On Being Important

An account of how I learned to be a helping professional – not an instruction manual, but a prompt for you to explore your own story .

If examining personal histories was a key starting point for my professional life, other themes and issues also became significant at the outset of my career.
The individual that was being observed was of course by no means only the case that might come before me as a probation officer. I was also observing a different self that was trying on this professional skin. It was a curious time because of course in a way you know next to nothing at the outset, but you find yourself being treated as an authority. Magistrates and judges, let alone those you supervise, look to you to have some kind of expert opinion or advice.

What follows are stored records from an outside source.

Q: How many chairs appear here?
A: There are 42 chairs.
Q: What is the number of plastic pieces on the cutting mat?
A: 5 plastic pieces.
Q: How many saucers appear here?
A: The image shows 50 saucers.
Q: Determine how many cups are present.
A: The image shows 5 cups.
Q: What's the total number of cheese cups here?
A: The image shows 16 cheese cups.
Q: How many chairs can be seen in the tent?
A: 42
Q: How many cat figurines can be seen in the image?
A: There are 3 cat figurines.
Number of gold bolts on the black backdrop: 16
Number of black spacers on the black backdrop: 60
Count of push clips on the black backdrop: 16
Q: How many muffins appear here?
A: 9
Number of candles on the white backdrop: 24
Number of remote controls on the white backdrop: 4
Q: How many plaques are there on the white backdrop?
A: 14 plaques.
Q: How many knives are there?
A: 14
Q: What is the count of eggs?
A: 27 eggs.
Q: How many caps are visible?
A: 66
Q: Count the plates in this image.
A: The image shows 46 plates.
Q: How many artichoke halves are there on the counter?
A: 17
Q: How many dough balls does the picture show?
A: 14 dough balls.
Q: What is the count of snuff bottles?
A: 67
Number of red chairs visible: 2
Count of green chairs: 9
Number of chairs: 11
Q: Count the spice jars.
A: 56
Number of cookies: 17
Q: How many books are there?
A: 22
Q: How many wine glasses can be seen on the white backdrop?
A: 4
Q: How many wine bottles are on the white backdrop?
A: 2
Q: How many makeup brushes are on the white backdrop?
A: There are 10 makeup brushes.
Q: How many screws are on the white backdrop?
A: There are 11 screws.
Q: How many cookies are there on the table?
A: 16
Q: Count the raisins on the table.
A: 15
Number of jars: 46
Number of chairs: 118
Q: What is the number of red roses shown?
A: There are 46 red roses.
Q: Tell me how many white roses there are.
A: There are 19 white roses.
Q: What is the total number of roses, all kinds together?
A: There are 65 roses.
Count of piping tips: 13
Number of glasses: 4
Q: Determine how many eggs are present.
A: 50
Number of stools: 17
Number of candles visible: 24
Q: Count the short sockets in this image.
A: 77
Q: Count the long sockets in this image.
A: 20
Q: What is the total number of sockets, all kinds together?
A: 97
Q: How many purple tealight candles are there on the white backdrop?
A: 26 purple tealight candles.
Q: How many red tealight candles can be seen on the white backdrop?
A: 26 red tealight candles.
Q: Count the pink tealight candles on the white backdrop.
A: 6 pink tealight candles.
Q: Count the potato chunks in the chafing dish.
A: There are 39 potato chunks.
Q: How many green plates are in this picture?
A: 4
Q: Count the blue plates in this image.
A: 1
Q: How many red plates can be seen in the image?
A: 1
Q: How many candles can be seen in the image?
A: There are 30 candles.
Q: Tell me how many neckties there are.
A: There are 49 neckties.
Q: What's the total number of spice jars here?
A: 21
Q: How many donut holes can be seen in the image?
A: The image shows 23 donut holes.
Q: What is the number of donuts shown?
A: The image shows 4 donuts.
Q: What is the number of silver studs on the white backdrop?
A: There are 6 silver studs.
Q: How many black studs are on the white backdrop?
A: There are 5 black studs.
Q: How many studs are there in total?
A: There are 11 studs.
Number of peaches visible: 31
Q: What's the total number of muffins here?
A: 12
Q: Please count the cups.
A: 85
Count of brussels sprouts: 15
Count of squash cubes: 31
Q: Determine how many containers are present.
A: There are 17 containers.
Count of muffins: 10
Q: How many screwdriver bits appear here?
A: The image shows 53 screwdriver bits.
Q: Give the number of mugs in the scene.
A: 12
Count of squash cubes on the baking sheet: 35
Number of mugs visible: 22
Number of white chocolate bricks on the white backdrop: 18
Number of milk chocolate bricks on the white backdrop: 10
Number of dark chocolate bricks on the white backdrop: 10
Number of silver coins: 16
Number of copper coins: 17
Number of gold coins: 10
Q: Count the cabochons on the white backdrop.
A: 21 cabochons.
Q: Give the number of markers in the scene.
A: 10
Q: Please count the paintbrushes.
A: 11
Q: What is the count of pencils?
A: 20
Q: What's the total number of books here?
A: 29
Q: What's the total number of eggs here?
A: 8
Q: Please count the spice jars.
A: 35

It took many years to stop being surprised by this. Some six years into my career, as a member of a small team, I supervised a mature student who was around my own age. Our team manager was, to me at least, a dominant force in the team and I felt myself to be a rather junior apprentice. Talking to the student some years later, I realised that it had never occurred to me that I would have influenced her learning – the team manager had seemed the source of authority for the whole office. It was a shock to discover how my understanding of the student’s experience had been distorted by this assumption.
What I find now in looking back over my work experience, is a paradox. I have a clearer sense of being an authority figure, but I have had times when I feel ‘not there’ at all. I want to write about the second half of this paradox later, but the first stage was to learn about ‘being important’.